No. I think his country is with him right now...

 
 
 
Drinker of the Wry
Senior Guide
6.2.8  Drinker of the Wry  replied to  JohnRussell @6.2.5    2 years ago

Who should Netanyahu negotiated with or "helped"?

The Palestinian Authority is a collapsed, corrupt, incompetent waste of time. Hamas is a terrorist group.  Where is a credible alternative Palestinian voice?

 
 
 
JohnRussell
Professor Principal
8  seeder  JohnRussell    2 years ago
Horrifyingly, but not surprisingly, Netanyahu also has partners who prefer revenge to worrying about the captives. At a cabinet meeting on Saturday, Smotrich said, "We have to be cruel now and not consider the captives overmuch."
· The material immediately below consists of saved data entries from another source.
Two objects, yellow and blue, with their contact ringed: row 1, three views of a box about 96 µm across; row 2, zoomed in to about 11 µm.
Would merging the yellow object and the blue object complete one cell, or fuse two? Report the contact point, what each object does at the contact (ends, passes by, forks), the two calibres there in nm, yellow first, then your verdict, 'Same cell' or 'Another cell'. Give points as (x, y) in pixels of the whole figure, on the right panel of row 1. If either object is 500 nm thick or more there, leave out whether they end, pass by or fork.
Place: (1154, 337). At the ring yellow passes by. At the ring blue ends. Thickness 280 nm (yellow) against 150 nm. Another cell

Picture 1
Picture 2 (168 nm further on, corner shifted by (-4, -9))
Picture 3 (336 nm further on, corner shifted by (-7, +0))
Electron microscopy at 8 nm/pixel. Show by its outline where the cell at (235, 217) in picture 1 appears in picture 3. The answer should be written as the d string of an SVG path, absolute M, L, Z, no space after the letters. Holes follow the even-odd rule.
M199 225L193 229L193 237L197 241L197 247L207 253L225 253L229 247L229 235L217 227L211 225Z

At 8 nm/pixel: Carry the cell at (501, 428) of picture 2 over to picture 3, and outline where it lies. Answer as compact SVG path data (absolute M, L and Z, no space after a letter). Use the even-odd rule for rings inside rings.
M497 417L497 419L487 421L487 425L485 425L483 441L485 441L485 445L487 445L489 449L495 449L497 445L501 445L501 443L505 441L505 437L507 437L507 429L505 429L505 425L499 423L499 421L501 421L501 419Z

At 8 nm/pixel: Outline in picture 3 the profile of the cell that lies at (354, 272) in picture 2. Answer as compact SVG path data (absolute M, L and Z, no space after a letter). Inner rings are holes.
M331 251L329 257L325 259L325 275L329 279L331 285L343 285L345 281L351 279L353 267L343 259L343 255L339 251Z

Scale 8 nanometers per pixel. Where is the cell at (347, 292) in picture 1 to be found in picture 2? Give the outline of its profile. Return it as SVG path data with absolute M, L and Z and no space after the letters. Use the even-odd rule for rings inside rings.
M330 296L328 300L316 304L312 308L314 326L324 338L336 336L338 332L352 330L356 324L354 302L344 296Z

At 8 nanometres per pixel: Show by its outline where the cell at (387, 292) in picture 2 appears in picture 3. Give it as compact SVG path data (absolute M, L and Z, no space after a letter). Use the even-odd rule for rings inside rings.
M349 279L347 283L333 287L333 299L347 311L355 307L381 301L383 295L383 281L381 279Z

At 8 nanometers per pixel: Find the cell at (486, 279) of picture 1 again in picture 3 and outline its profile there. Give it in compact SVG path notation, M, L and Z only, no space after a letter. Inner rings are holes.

  This is unacceptable. We have to consider the captives first of all, and immediately begin negotiations on a prisoner exchange. At the same time, we must wage war and strike at the enemy, but within the confines of the laws of war. Israel must not act the way Hamas does.
 
 
 
Drinker of the Wry
Senior Guide
8.1  Drinker of the Wry  replied to  JohnRussell @8    2 years ago
  This is unacceptable. We have to consider the captives first of all, and immediately begin negotiations on a prisoner exchange. 
Exactly, Biden can teach them a thing or two in buying hostages.